Page 40 of Until

“I guess I don’t have any choice.” Odessa is quiet for a moment, then glances at me, then back to the road. “Your mother showed up at the restaurant.”

“My mother? You must be mistaken. She’s dead."

Odessa shakes her head. “She looks just like you, only older and with dark hair. She showed up asking for you. She’s been there a few times already.”

I stare at Odessa, trying to understand what she’s saying.

“So she’s alive?” I said. “Grandma didn’t talk about the past much, but I grew up hearing that my parents had a car accident when I was little, and they were both drunk. Grandma never said anything more than that. I figured it was because it was too difficult for her to talk about, so I never asked any questions.”

“So you’ve never heard from her before?”

I shook my head. “Why didn’t she reach out? Didn’t she want to know how her daughter was?”

She shrugs.

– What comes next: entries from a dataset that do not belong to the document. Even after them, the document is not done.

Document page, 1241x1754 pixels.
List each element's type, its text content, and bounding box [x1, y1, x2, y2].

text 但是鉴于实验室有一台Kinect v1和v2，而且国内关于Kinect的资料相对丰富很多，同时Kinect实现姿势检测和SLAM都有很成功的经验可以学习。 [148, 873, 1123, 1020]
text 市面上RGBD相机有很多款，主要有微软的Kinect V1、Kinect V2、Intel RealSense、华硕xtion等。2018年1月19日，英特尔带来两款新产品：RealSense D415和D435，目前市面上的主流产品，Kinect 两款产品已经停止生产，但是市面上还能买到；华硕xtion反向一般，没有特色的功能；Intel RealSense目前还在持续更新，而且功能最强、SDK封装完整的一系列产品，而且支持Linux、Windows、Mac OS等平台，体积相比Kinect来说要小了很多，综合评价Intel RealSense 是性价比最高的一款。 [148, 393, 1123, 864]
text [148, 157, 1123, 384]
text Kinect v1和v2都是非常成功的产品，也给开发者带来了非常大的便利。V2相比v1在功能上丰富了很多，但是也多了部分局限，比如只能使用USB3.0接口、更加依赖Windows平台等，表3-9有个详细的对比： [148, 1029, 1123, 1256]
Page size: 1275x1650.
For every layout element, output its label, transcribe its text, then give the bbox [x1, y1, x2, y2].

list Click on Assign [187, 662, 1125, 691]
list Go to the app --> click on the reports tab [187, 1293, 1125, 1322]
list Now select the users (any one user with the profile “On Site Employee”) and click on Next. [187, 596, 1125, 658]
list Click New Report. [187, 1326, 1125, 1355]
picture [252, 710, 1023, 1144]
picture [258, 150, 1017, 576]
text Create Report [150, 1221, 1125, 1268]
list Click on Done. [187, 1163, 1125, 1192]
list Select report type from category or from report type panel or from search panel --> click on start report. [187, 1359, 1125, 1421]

Maybe she didn’t know how to reach you.”

“I’ve had the same phone number for years now. And this is the same apartment I grew up in. She somehow found out I work at John’s, so she knows something. Somehow.”

I don’t know how I feel about my mother suddenly popping up, other than angry. I'm angry for how much of my life she missed, angry for her leaving when I was little, and even angrier that she’s asking about me instead of just being my mother and showing up.

We drive the rest of the way in silence while I stew about my mother.

I think about how much I would love to have a mom to talk about all of this stuff going on with Alex and Ryan. I would have loved to have a mom who helped and guided me so that I didn’t flounder and do nothing with my life. I wasn’t blaming her for my not dating or my lack of job skills, but had she been around more, I was sure my life would’ve been different.

But would it have been better?

“Hey, instead of dropping me off at the rehab, can you just bring me home?” I ask.

“Sure. You okay?.”

“Yeah, I just need some time to think.”

“I’m sorry about your mom.”

My stomach flips hearing the word ‘mom’ again, and I begin to feel a little sick, wondering why she’s back. Why now? And for how long? Deep down I know she wants something. But what?

CHAPTER 13

Ryan

“They're ready for you now, Mr. Stirling,” Caitlin, the receptionist, says.

As usual, once a month, I go through this exact thing. Nothing changes—not even how Caitlin, the receptionist, answers the phone when the trustees are ready for me.

It’s all the same, just a mirror image of it—a time loop where nothing new or interesting happens.

This time, though, it’ll be different because of Carina.

I tried to skip this meeting just a week ago, but there’s no escaping the trustees—not when marriage is on their minds.

She leads me down a familiar hall, the same hall I have been walking down every month for the past five years since my father died and left me everything.

The room is a glass box with two floor-to-ceiling walls of glass looking down at the city below. The other two walls face the building’s interior. As I walk past, I try to get a glimpse of the view, but as usual, no luck. The trustees mean business. I was only there for one reason, and that had nothing to do with my seeing a great view.

“Hello, Ryan, come in," Harold Weinberger says. “Glad you could make it this time.”

In the center of the room is a large round wooden table with twelve chairs. One for each of the knights of the Round Table. Yes, this group thinks they are that important.

One chair remains empty since my father's passing. That’s the real issue here. They want to fill the empty chair, and without his will being finalized by either my turning forty or getting married, that’s not happening. I pull Dad’s old chair out and sit down.